Answer: (a) No; (b) No.

After each meet of two chameleons, the numbers of chameleons of two colours decrease by 1 and the number of chameleons of the remaining colour increases by 2. Thus the difference of the numbers of chameleons of each two colours is constant modulo 3. As the remainders modulo 3 of the numbers of chameleons of different colours are pairwise distinct in the beginning, the numbers of chameleons of no two colours can become equal. This also implies that all chameleons cannot be of the same colour since then the numbers of chameleons of two other colours would be equal to 0.

---

Alternative solution.

a.
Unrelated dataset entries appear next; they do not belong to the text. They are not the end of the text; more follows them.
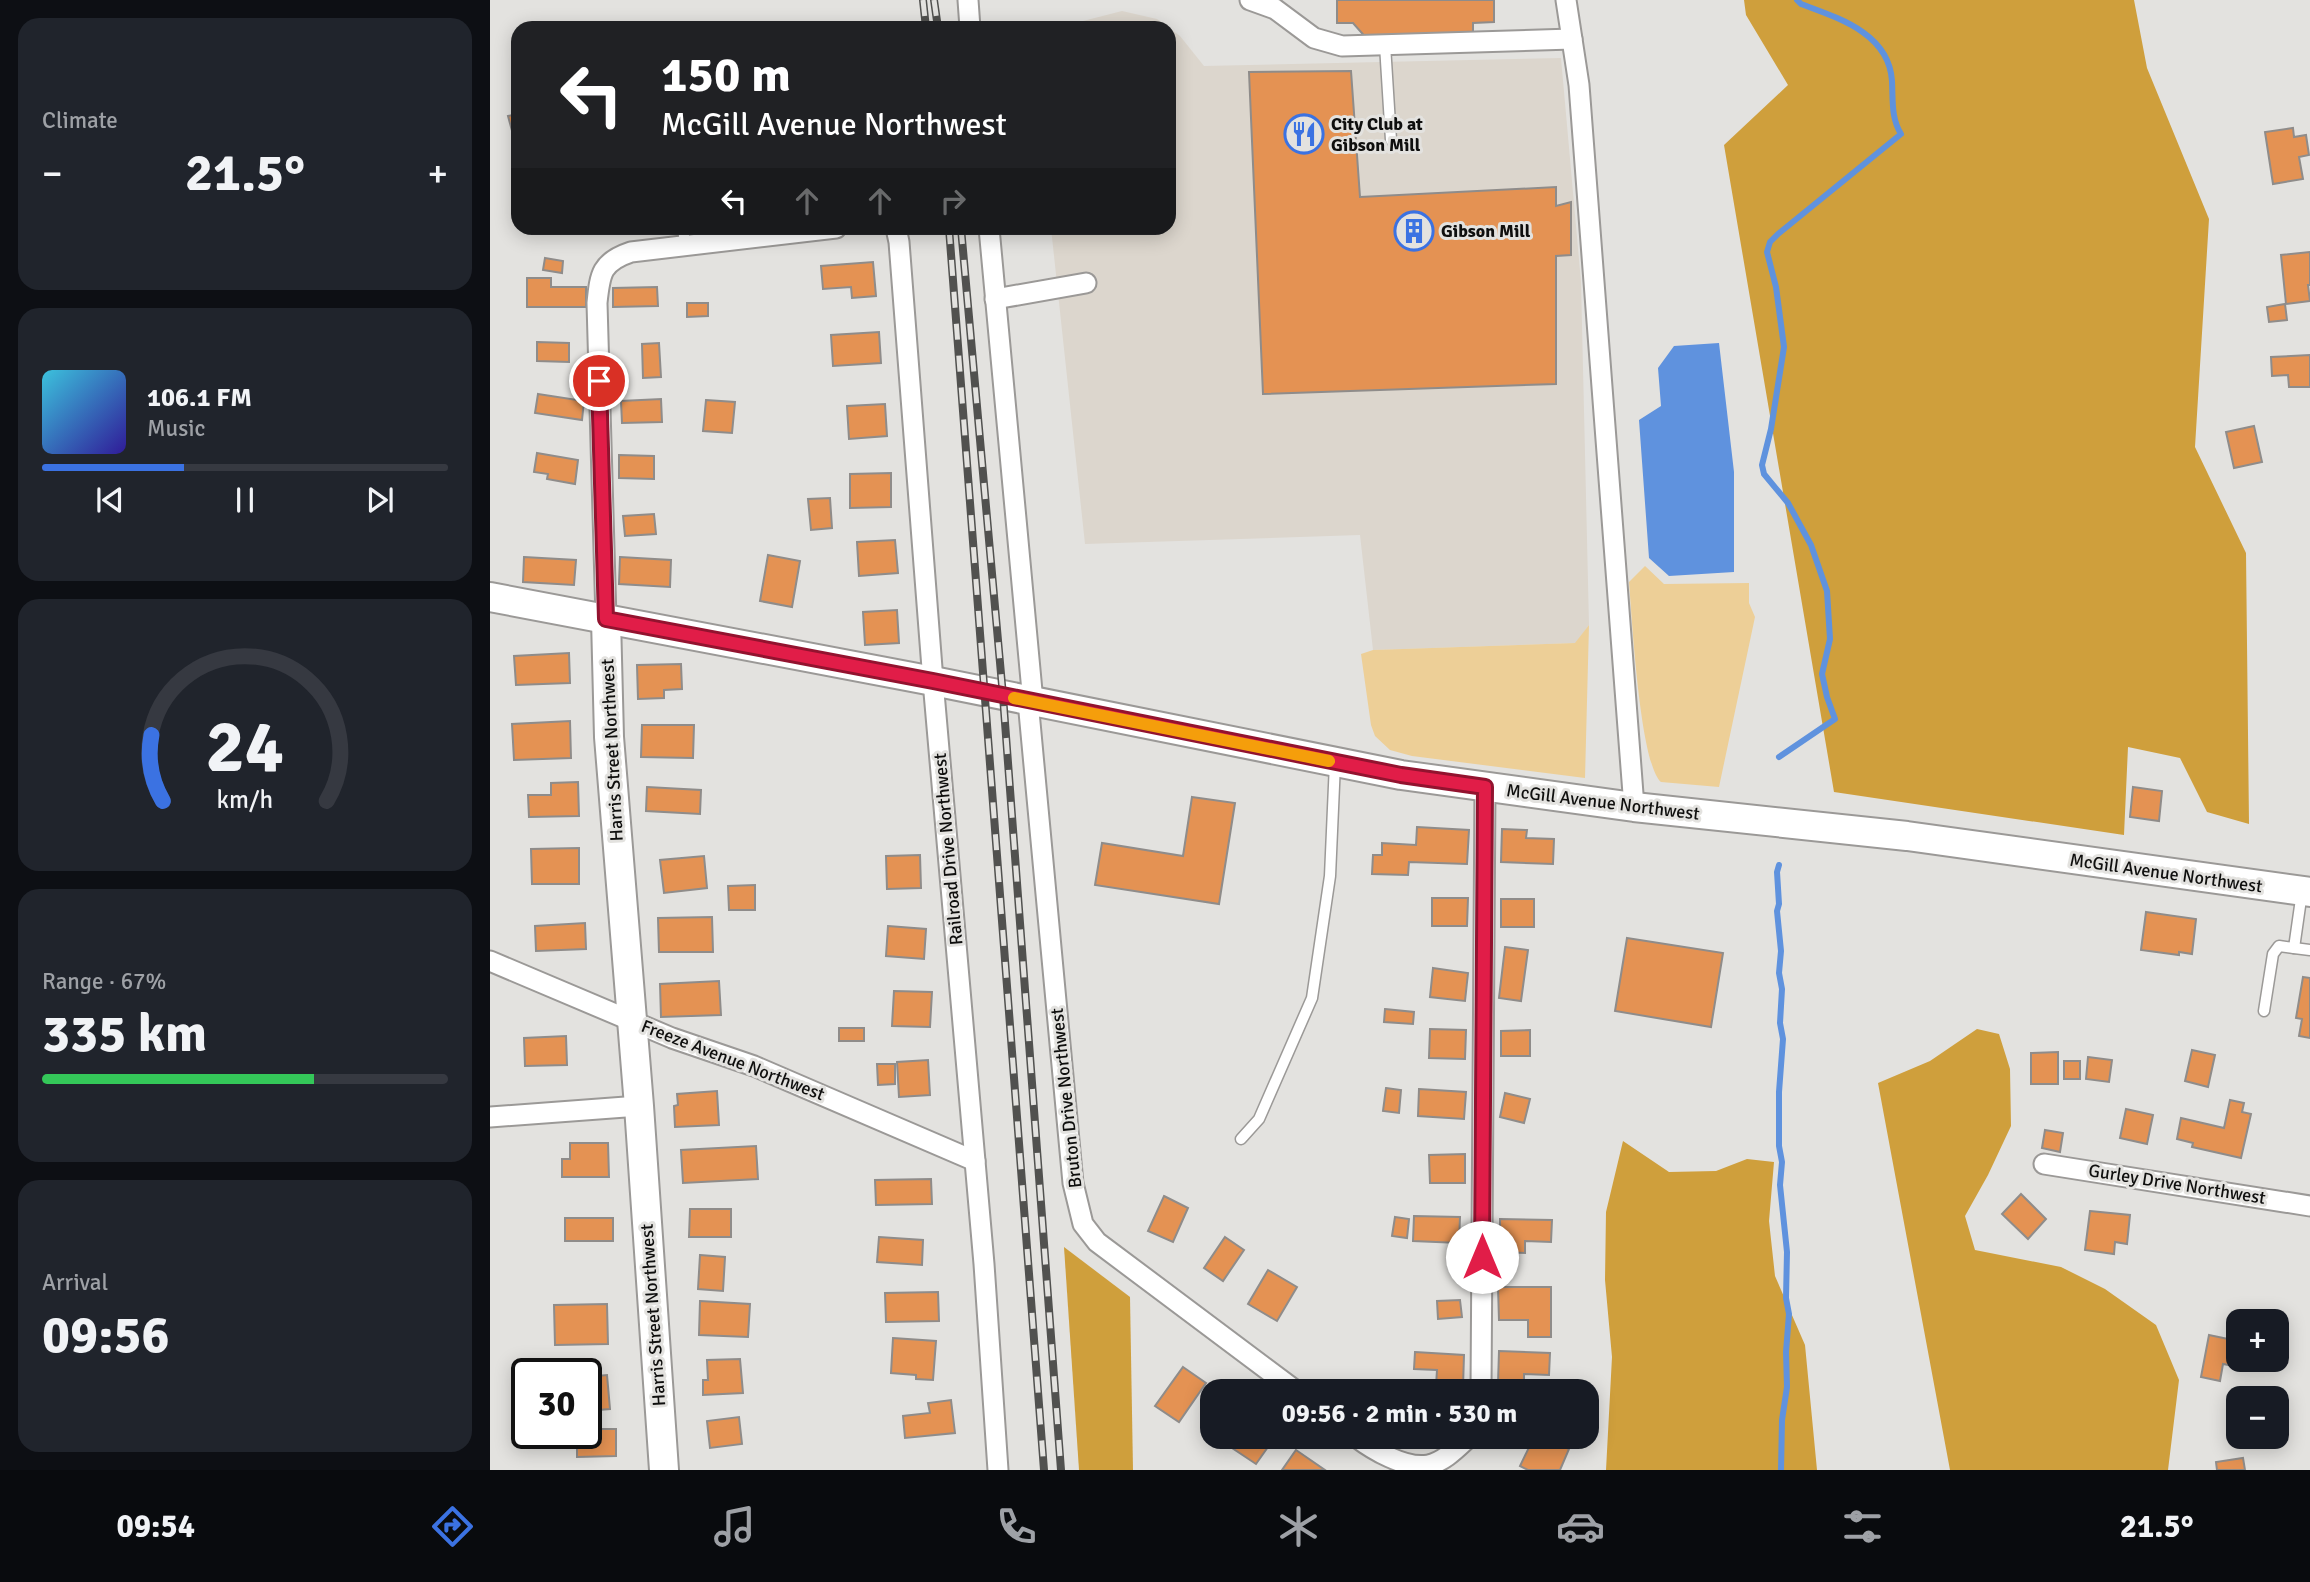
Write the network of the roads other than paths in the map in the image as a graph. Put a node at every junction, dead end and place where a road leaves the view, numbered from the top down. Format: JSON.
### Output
{"nodes":[{"id":1,"x":968,"y":0,"type":"edge"},
{"id":2,"x":1250,"y":0,"type":"edge"},
{"id":3,"x":1566,"y":0,"type":"edge"},
{"id":4,"x":970,"y":21,"type":"edge"},
{"id":5,"x":1572,"y":39,"type":"junction"},
{"id":6,"x":1385,"y":45,"type":"junction"},
{"id":7,"x":1391,"y":140,"type":"dead end"},
{"id":8,"x":704,"y":235,"type":"edge"},
{"id":9,"x":898,"y":235,"type":"edge"},
{"id":10,"x":990,"y":235,"type":"edge"},
{"id":11,"x":684,"y":236,"type":"edge"},
{"id":12,"x":1086,"y":283,"type":"dead end"},
{"id":13,"x":995,"y":299,"type":"junction"},
{"id":14,"x":490,"y":597,"type":"edge"},
{"id":15,"x":606,"y":619,"type":"junction"},
{"id":16,"x":933,"y":681,"type":"junction"},
{"id":17,"x":1030,"y":702,"type":"junction"},
{"id":18,"x":1335,"y":762,"type":"junction"},
{"id":19,"x":1485,"y":787,"type":"junction"},
{"id":20,"x":1634,"y":807,"type":"junction"},
{"id":21,"x":2306,"y":891,"type":"edge"},
{"id":22,"x":2294,"y":948,"type":"junction"},
{"id":23,"x":2310,"y":950,"type":"edge"},
{"id":24,"x":490,"y":961,"type":"edge"},
{"id":25,"x":2264,"y":1012,"type":"dead end"},
{"id":26,"x":632,"y":1021,"type":"junction"},
{"id":27,"x":639,"y":1106,"type":"junction"},
{"id":28,"x":490,"y":1117,"type":"edge"},
{"id":29,"x":1241,"y":1139,"type":"dead end"},
{"id":30,"x":975,"y":1161,"type":"junction"},
{"id":31,"x":2044,"y":1164,"type":"dead end"},
{"id":32,"x":2310,"y":1206,"type":"edge"},
{"id":33,"x":1280,"y":1379,"type":"edge"},
{"id":34,"x":1480,"y":1379,"type":"edge"},
{"id":35,"x":1372,"y":1449,"type":"edge"},
{"id":36,"x":1456,"y":1449,"type":"edge"},
{"id":37,"x":664,"y":1470,"type":"edge"},
{"id":38,"x":998,"y":1470,"type":"edge"}],
"edges":[{"from":1,"to":4,"type":"street"},
{"from":2,"to":6,"type":"street"},
{"from":3,"to":5,"type":"street"},
{"from":5,"to":6,"type":"street"},
{"from":5,"to":20,"type":"street"},
{"from":6,"to":7,"type":"lane"},
{"from":8,"to":11,"type":"street","name":"Harris Street Northwest"},
{"from":9,"to":16,"type":"street","name":"Railroad Drive Northwest"},
{"from":10,"to":13,"type":"street","name":"Bruton Drive Northwest"},
{"from":11,"to":15,"type":"street","name":"Harris Street Northwest"},
{"from":12,"to":13,"type":"street"},
{"from":13,"to":17,"type":"street","name":"Bruton Drive Northwest"},
{"from":14,"to":15,"type":"street","name":"McGill Avenue Northwest"},
{"from":15,"to":16,"type":"street","name":"McGill Avenue Northwest"},
{"from":15,"to":26,"type":"street","name":"Harris Street Northwest"},
{"from":16,"to":17,"type":"street","name":"McGill Avenue Northwest"},
{"from":16,"to":30,"type":"street","name":"Railroad Drive Northwest"},
{"from":17,"to":18,"type":"street","name":"McGill Avenue Northwest"},
{"from":17,"to":33,"type":"street","name":"Bruton Drive Northwest"},
{"from":18,"to":19,"type":"street","name":"McGill Avenue Northwest"},
{"from":18,"to":29,"type":"lane"},
{"from":19,"to":20,"type":"street","name":"McGill Avenue Northwest"},
{"from":19,"to":34,"type":"street"},
{"from":20,"to":21,"type":"street","name":"McGill Avenue Northwest"},
{"from":21,"to":22,"type":"lane"},
{"from":22,"to":23,"type":"lane"},
{"from":22,"to":25,"type":"lane"},
{"from":24,"to":26,"type":"street","name":"Freeze Avenue Northwest"},
{"from":26,"to":27,"type":"street","name":"Harris Street Northwest"},
{"from":26,"to":30,"type":"street","name":"Freeze Avenue Northwest"},
{"from":27,"to":28,"type":"street"},
{"from":27,"to":37,"type":"street","name":"Harris Street Northwest"},
{"from":30,"to":38,"type":"street","name":"Railroad Drive Northwest"},
{"from":31,"to":32,"type":"street","name":"Gurley Drive Northwest"},
{"from":35,"to":36,"type":"street"}]}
If there were equally many chameleons of each colour, the common number of chameleons of each colour would be 20. To keep the number of brown chameleons all in all unchanged, there must be 2 decreases by 1 per each increase by 2. Hence the total number of meets must be $3x$ for some integer $x$. For changing the number of green chameleons from 25 to 20, there must be 5 decreases by 1 and, in addition, 2 decreases by 1 per each increase by 2. Hence the total number of meets must be $5+3y$ for some integer $y$. Thus $3x=5+3y$, but this equation has no integral solutions.

b. Analogously, if the number of brown chameleons were 60 then the number of meets must be $20+3x$ for an integer $x$; then the number of orange chameleons would be 0, requiring $15+3y$ meets for an integer $y$, but the equation $20+3x=15+3y$ has no integral solutions. If the number of brown chameleons were 0 then the number of meets must again be $20+3x$. If the number of orange chameleons were also 0 then the number of meets would be $15+3y$ for an integer $y$ leading to the same equation; if the number of green chameleons were 0 then we would get the equation $20+3x=25+3y$ which also does not have integral solutions.